Task description –
Filter these entries down to lines holding "Kidul".

Entries shown –
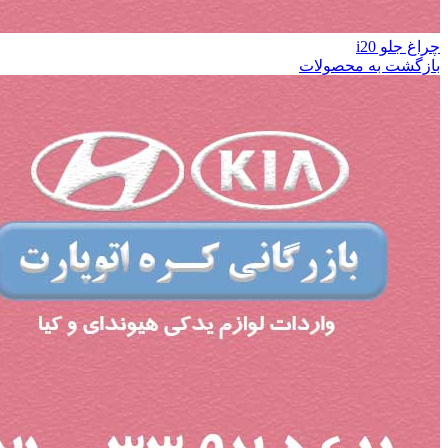
چراغ جلو i20
بازگشت به محصولات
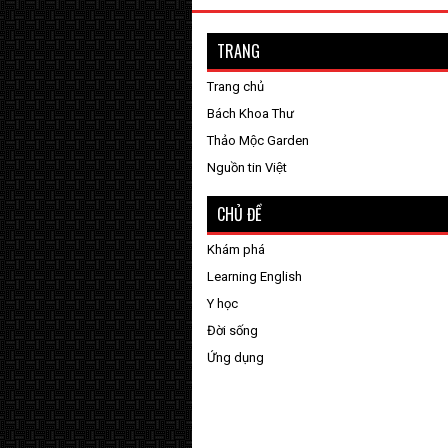
TRANG
Trang chủ
Bách Khoa Thư
Thảo Mộc Garden
Nguồn tin Việt
CHỦ ĐỀ
Khám phá
Learning English
Y học
Đời sống
Ứng dụng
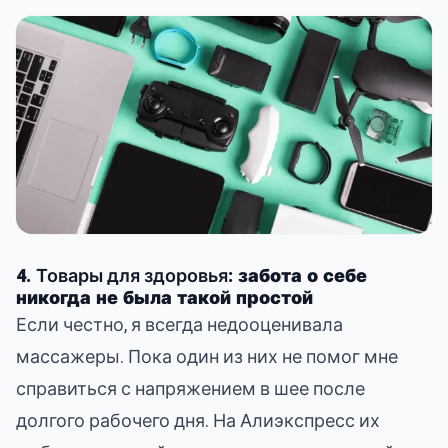
4.
Товары для здоровья
: забота о себе
никогда не была такой простой
Если честно, я всегда недооценивала
массажеры. Пока один из них не помог мне
справиться с напряжением в шее после
долгого рабочего дня. На Алиэкспресс их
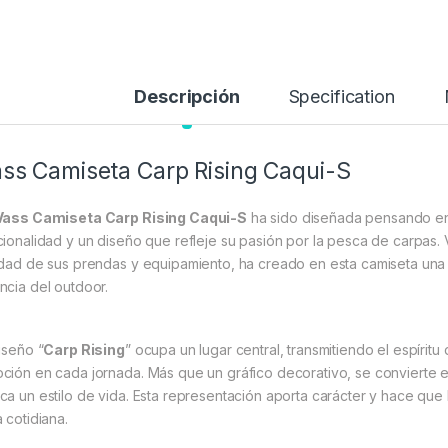
Descripción
Specification
ss Camiseta Carp Rising Caqui-S
Vass Camiseta Carp Rising Caqui-S
ha sido diseñada pensando en
cionalidad y un diseño que refleje su pasión por la pesca de carpas.
idad de sus prendas y equipamiento, ha creado en esta camiseta una 
ncia del outdoor.
iseño “
Carp Rising
” ocupa un lugar central, transmitiendo el espírit
ción en cada jornada. Más que un gráfico decorativo, se convierte e
ca un estilo de vida. Esta representación aporta carácter y hace que l
 cotidiana.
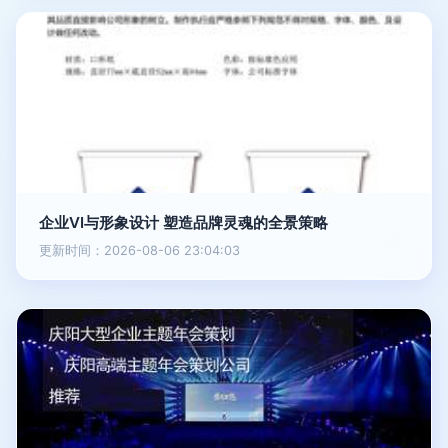
企业VI与形象设计 塑造品牌灵魂的全景策略
更新时间：2026-08-06 23:04:03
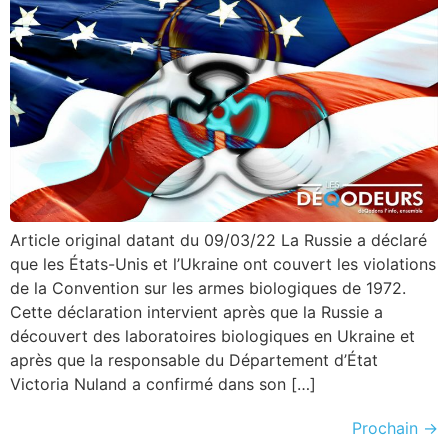
Article original datant du 09/03/22 La Russie a déclaré
que les États-Unis et l’Ukraine ont couvert les violations
de la Convention sur les armes biologiques de 1972.
Cette déclaration intervient après que la Russie a
découvert des laboratoires biologiques en Ukraine et
après que la responsable du Département d’État
Victoria Nuland a confirmé dans son […]
Prochain
→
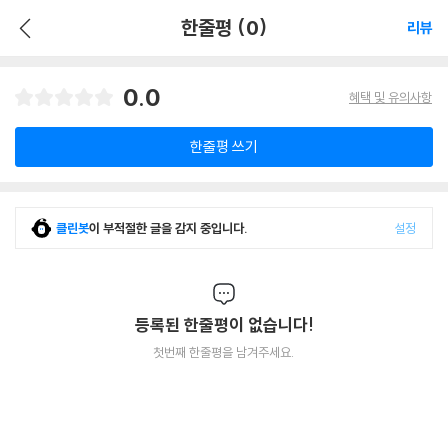
한줄평 (0)
리뷰
0.0
혜택 및 유의사항
한줄평 쓰기
클린봇
이 부적절한 글을 감지 중입니다.
설정
등록된 한줄평이 없습니다!
첫번째 한줄평을 남겨주세요.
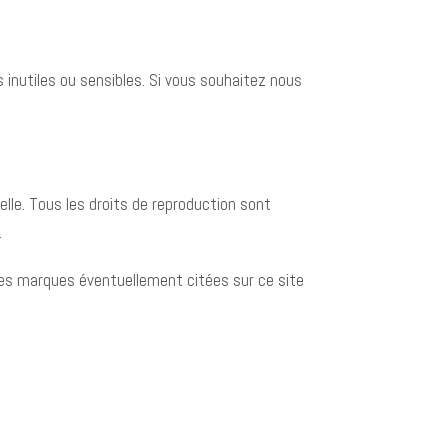
inutiles ou sensibles. Si vous souhaitez nous
uelle. Tous les droits de reproduction sont
.
 Les marques éventuellement citées sur ce site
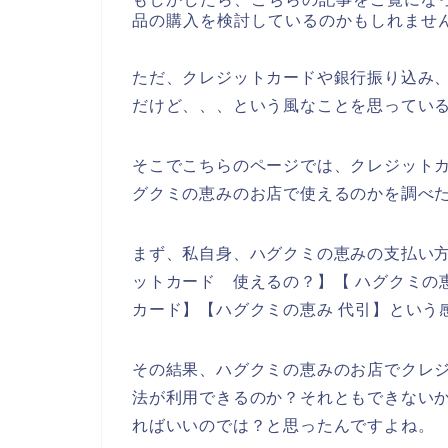
品の購入を検討しているのかもしれませ
ただ、クレジットカードや銀行振り込み
だけど、、、という風なことを思ってい
そこでこちらのページでは、クレジット
グクミの恵みのお店で使えるのかを調べ
まず、私自身、ハグクミの恵みの支払い方
ットカード 使えるの？】【 ハグクミの
カード】【ハグクミの恵み 代引】という
その結果、ハグクミの恵みのお店でクレ
法が利用できるのか？それともできない
ればいいのでは？と思ったんですよね。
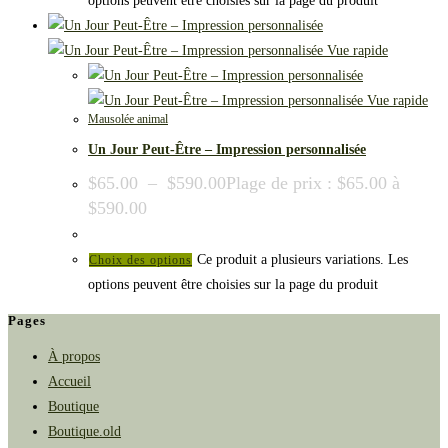
options peuvent être choisies sur la page du produit
Vue rapide
Vue rapide
Mausolée animal
Un Jour Peut-Être – Impression personnalisée
$
65.00
–
$
590.00
Plage de prix : $65.00 à
$590.00
Ce produit a plusieurs variations. Les
Choix des options
options peuvent être choisies sur la page du produit
Pages
À propos
Accueil
Boutique
Boutique.old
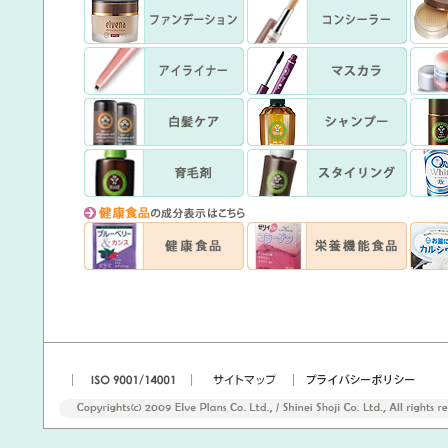
|
|
|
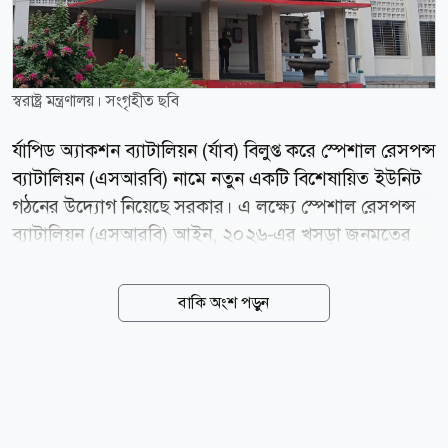
স্বরাষ্ট্র মন্ত্রণালয়। সংগৃহীত ছবি
র্যাপিড অ্যাকশন ব্যাটালিয়ন (র্যাব) বিলুপ্ত করে স্পেশাল রেসপন্স
ব্যাটালিয়ন (এসআরবি) নামে নতুন একটি বিশেষায়িত ইউনিট
গঠনের উদ্যোগ নিয়েছে সরকার। এ লক্ষ্যে স্পেশাল রেসপন্স
ব্যাটালিয়ন (এসআরবি) আইন, ২০২৬-এর খসড়া জনমতের
জন্য স্বরাষ্ট্র মন্ত্রণালয়ের ওয়েবসাইটে প্রকাশ করা হয়েছে।
খসড়ায় র্যাবের বিদ্যমান কাঠামোকে আইনি ভিত্তি দিয়ে
বাকি অংশ পড়ুন
বাংলাদেশ পুলিশের অধীনে নতুন এই বিশেষায়িত ইউনিট
গঠনের প্রস্তাব করা হয়েছে। একই সঙ্গে এসআরবির দায়িত্ব,
অভিযান পরিচালনা, মামলা তদন্ত, সদস্যদের শৃঙ্খলা এবং
নাগরিকদের অভিযোগ নিষ্পত্তির জন্য পৃথক অভিযোগ প্রতিকার
কমিটি গঠনের বিধান রাখা হয়েছে। স্বরাষ্ট্র মন্ত্রণালয় সূত্রে জানা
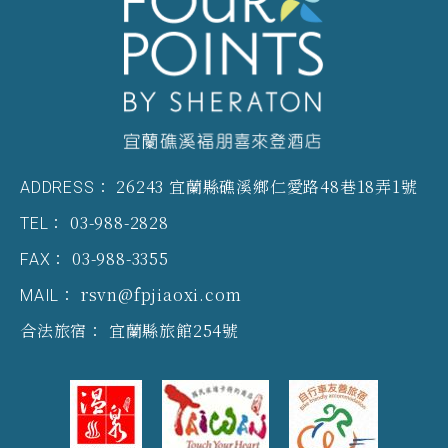
26243 宜蘭縣礁溪鄉仁愛路48巷18弄1號
ADDRESS：
03-988-2828
TEL：
03-988-3355
FAX：
rsvn@fpjiaoxi.com
MAIL：
宜蘭縣旅館254號
合法旅宿：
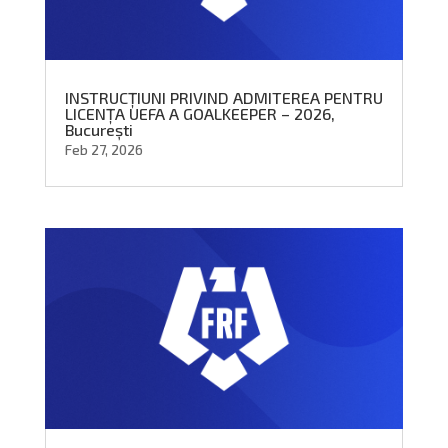
INSTRUCȚIUNI PRIVIND ADMITEREA PENTRU
LICENȚA UEFA A GOALKEEPER – 2026,
București
Feb 27, 2026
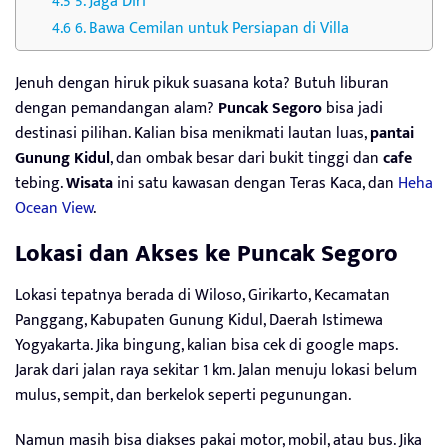
5. Jaga Diri
6. Bawa Cemilan untuk Persiapan di Villa
Jenuh dengan hiruk pikuk suasana kota? Butuh liburan
dengan pemandangan alam?
Puncak Segoro
bisa jadi
destinasi pilihan. Kalian bisa menikmati lautan luas,
pantai
Gunung Kidul
, dan ombak besar dari bukit tinggi dan
cafe
tebing.
Wisata
ini satu kawasan dengan Teras Kaca, dan
Heha
Ocean View
.
Lokasi dan
Akses ke
Puncak Segoro
Lokasi tepatnya berada di Wiloso, Girikarto, Kecamatan
Panggang, Kabupaten Gunung Kidul, Daerah Istimewa
Yogyakarta. Jika bingung, kalian bisa cek di google maps.
Jarak dari jalan raya sekitar 1 km. Jalan menuju lokasi belum
mulus, sempit, dan berkelok seperti pegunungan.
Namun masih bisa diakses pakai motor, mobil, atau bus. Jika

Answer section –
Gunung Kidul
Panggang, Kabupaten Gunung Kidul, Daerah Istimewa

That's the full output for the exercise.